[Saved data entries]
──────────────────────────────

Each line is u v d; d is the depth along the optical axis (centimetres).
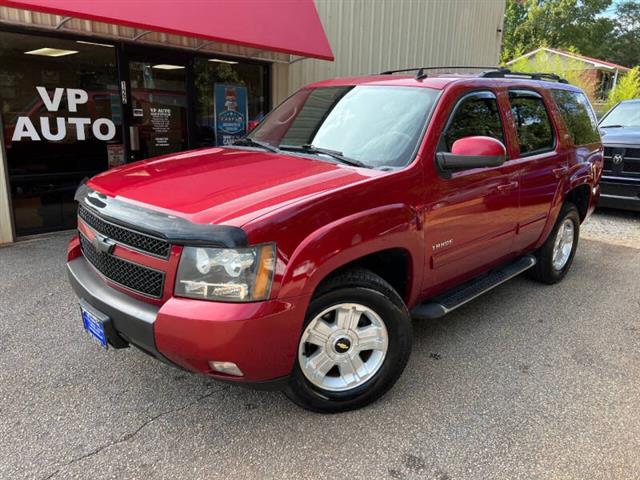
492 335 394
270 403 297
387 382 296
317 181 273
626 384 328
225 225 227
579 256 619
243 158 331
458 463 252
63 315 407
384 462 252
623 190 777
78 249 316
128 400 297
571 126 482
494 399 307
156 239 241
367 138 330
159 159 346
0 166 581
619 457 259
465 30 1246
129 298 256
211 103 785
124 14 539
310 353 275
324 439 267
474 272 375
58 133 632
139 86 691
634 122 891
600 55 5050
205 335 227
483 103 368
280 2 718
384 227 276
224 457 253
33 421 276
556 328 409
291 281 238
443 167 309
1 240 594
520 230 408
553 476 245
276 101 859
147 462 248
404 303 305
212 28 608
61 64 619
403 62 1062
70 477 237
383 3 977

──────────────────────────────

* What the task asks *
The answer should consist of the lines from the one with "159 159 346" through the last line of the entries, duplicated exactly and nothing more.

* Task result *
159 159 346
0 166 581
619 457 259
465 30 1246
129 298 256
211 103 785
124 14 539
310 353 275
324 439 267
474 272 375
58 133 632
139 86 691
634 122 891
600 55 5050
205 335 227
483 103 368
280 2 718
384 227 276
224 457 253
33 421 276
556 328 409
291 281 238
443 167 309
1 240 594
520 230 408
553 476 245
276 101 859
147 462 248
404 303 305
212 28 608
61 64 619
403 62 1062
70 477 237
383 3 977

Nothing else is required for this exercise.